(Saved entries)
---------------

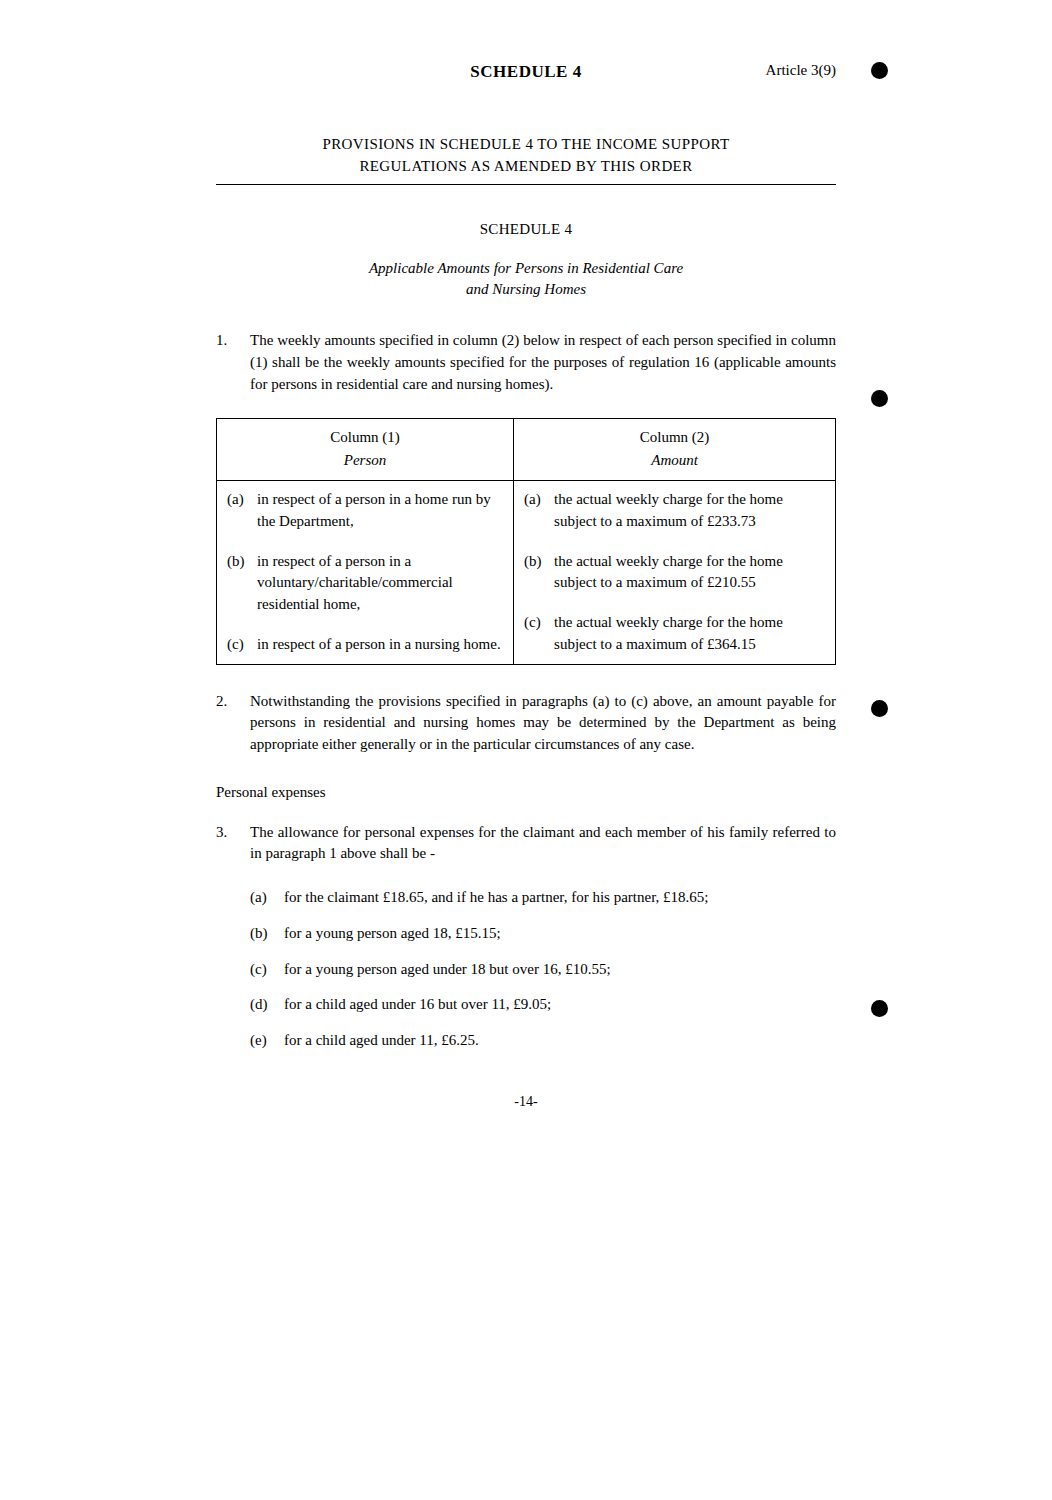SCHEDULE 4
Article 3(9)
PROVISIONS IN SCHEDULE 4 TO THE INCOME SUPPORT
REGULATIONS AS AMENDED BY THIS ORDER
SCHEDULE 4
Applicable Amounts for Persons in Residential Care
and Nursing Homes
1.
The weekly amounts specified in column (2) below in respect of each person specified in column (1) shall be the weekly amounts specified for the purposes of regulation 16 (applicable amounts for persons in residential care and nursing homes).
| Column (1) | Column (2) |
| --- | --- |
| Person | Amount |
| (a) in respect of a person in a home run by the Department, (b) in respect of a person in a voluntary/charitable/commercial residential home, (c) in respect of a person in a nursing home. | (a) the actual weekly charge for the home subject to a maximum of £233.73 (b) the actual weekly charge for the home subject to a maximum of £210.55 (c) the actual weekly charge for the home subject to a maximum of £364.15 |
2.
Notwithstanding the provisions specified in paragraphs (a) to (c) above, an amount payable for persons in residential and nursing homes may be determined by the Department as being appropriate either generally or in the particular circumstances of any case.
Personal expenses
3.
The allowance for personal expenses for the claimant and each member of his family referred to in paragraph 1 above shall be -
(a)
for the claimant £18.65, and if he has a partner, for his partner, £18.65;
(b)
for a young person aged 18, £15.15;
(c)
for a young person aged under 18 but over 16, £10.55;
(d)
for a child aged under 16 but over 11, £9.05;
(e)
for a child aged under 11, £6.25.
-14-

---------------

ABOUT THIS TASK: Should a picture appear among the entries, skip it and copy the rest exactly.

RESULT OF THIS TASK:
SCHEDULE 4
Article 3(9)
PROVISIONS IN SCHEDULE 4 TO THE INCOME SUPPORT
REGULATIONS AS AMENDED BY THIS ORDER
SCHEDULE 4
Applicable Amounts for Persons in Residential Care
and Nursing Homes
1.
The weekly amounts specified in column (2) below in respect of each person specified in column (1) shall be the weekly amounts specified for the purposes of regulation 16 (applicable amounts for persons in residential care and nursing homes).
| Column (1) | Column (2) |
| --- | --- |
| Person | Amount |
| (a) in respect of a person in a home run by the Department, (b) in respect of a person in a voluntary/charitable/commercial residential home, (c) in respect of a person in a nursing home. | (a) the actual weekly charge for the home subject to a maximum of £233.73 (b) the actual weekly charge for the home subject to a maximum of £210.55 (c) the actual weekly charge for the home subject to a maximum of £364.15 |
2.
Notwithstanding the provisions specified in paragraphs (a) to (c) above, an amount payable for persons in residential and nursing homes may be determined by the Department as being appropriate either generally or in the particular circumstances of any case.
Personal expenses
3.
The allowance for personal expenses for the claimant and each member of his family referred to in paragraph 1 above shall be -
(a)
for the claimant £18.65, and if he has a partner, for his partner, £18.65;
(b)
for a young person aged 18, £15.15;
(c)
for a young person aged under 18 but over 16, £10.55;
(d)
for a child aged under 16 but over 11, £9.05;
(e)
for a child aged under 11, £6.25.
-14-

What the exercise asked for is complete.